Problem requirements —
Within the data below, state how many lines contain the string "credit". Provide the number only.

Data —
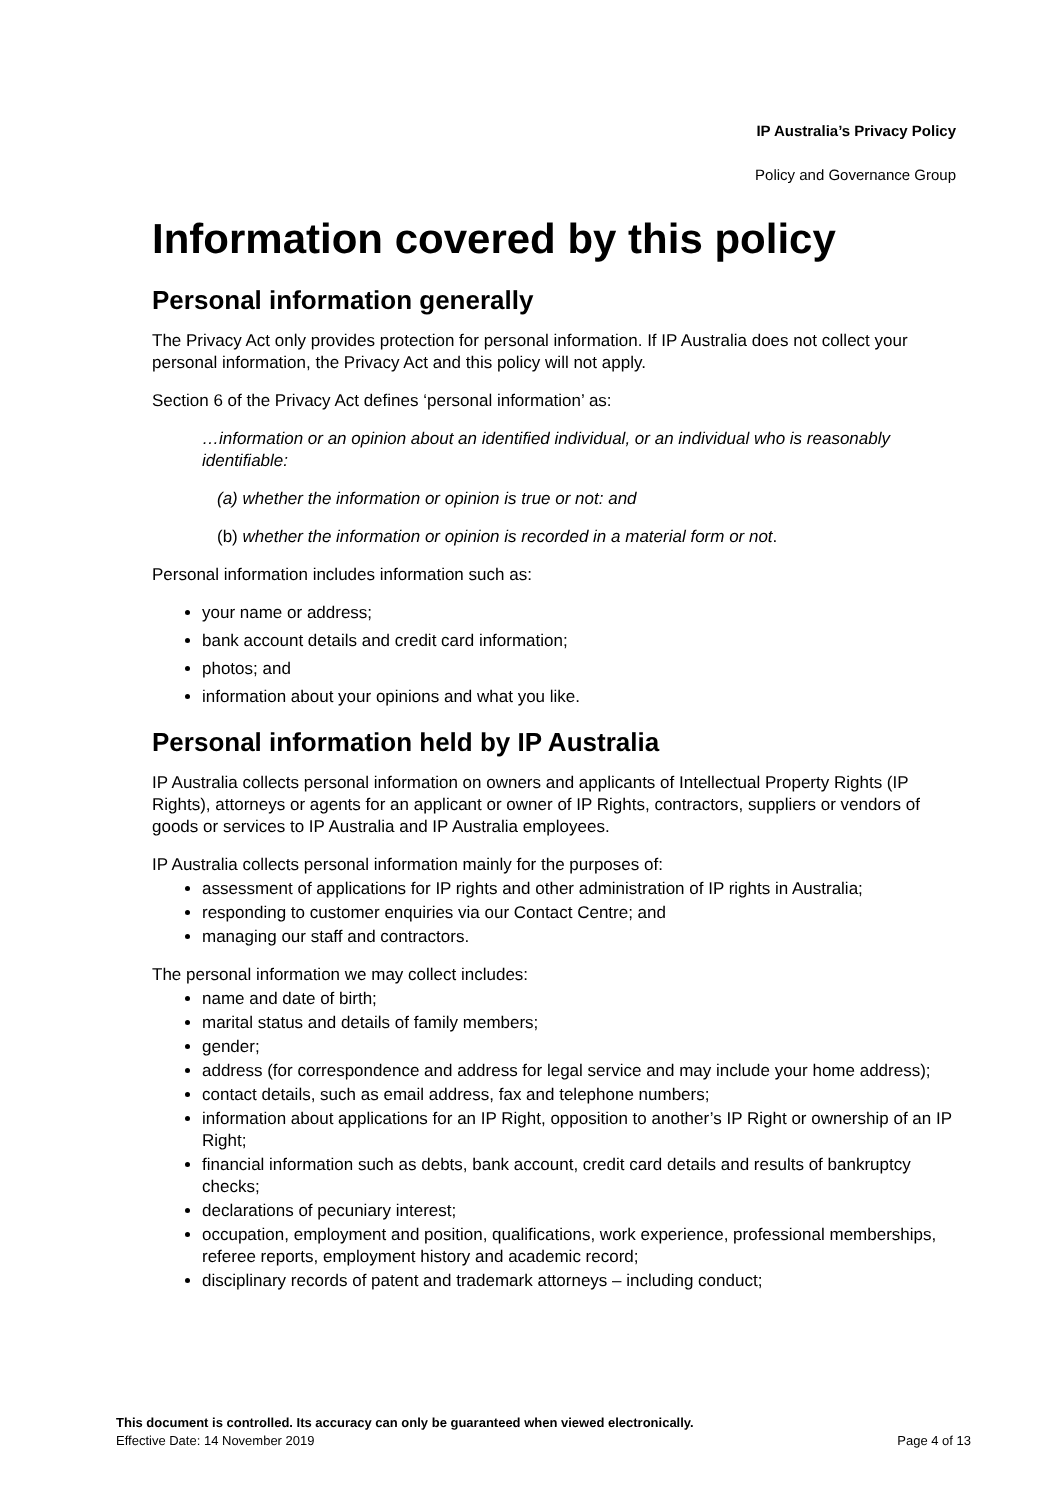IP Australia’s Privacy Policy
Policy and Governance Group
Information covered by this policy
Personal information generally
The Privacy Act only provides protection for personal information. If IP Australia does not collect your personal information, the Privacy Act and this policy will not apply.
Section 6 of the Privacy Act defines ‘personal information’ as:
…information or an opinion about an identified individual, or an individual who is reasonably identifiable:
(a) whether the information or opinion is true or not: and
(b) whether the information or opinion is recorded in a material form or not.
Personal information includes information such as:
your name or address;
bank account details and credit card information;
photos; and
information about your opinions and what you like.
Personal information held by IP Australia
IP Australia collects personal information on owners and applicants of Intellectual Property Rights (IP Rights), attorneys or agents for an applicant or owner of IP Rights, contractors, suppliers or vendors of goods or services to IP Australia and IP Australia employees.
IP Australia collects personal information mainly for the purposes of:
assessment of applications for IP rights and other administration of IP rights in Australia;
responding to customer enquiries via our Contact Centre; and
managing our staff and contractors.
The personal information we may collect includes:
name and date of birth;
marital status and details of family members;
gender;
address (for correspondence and address for legal service and may include your home address);
contact details, such as email address, fax and telephone numbers;
information about applications for an IP Right, opposition to another’s IP Right or ownership of an IP Right;
financial information such as debts, bank account, credit card details and results of bankruptcy checks;
declarations of pecuniary interest;
occupation, employment and position, qualifications, work experience, professional memberships, referee reports, employment history and academic record;
disciplinary records of patent and trademark attorneys – including conduct;
This document is controlled. Its accuracy can only be guaranteed when viewed electronically.
Effective Date: 14 November 2019 Page 4 of 13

Answer —
2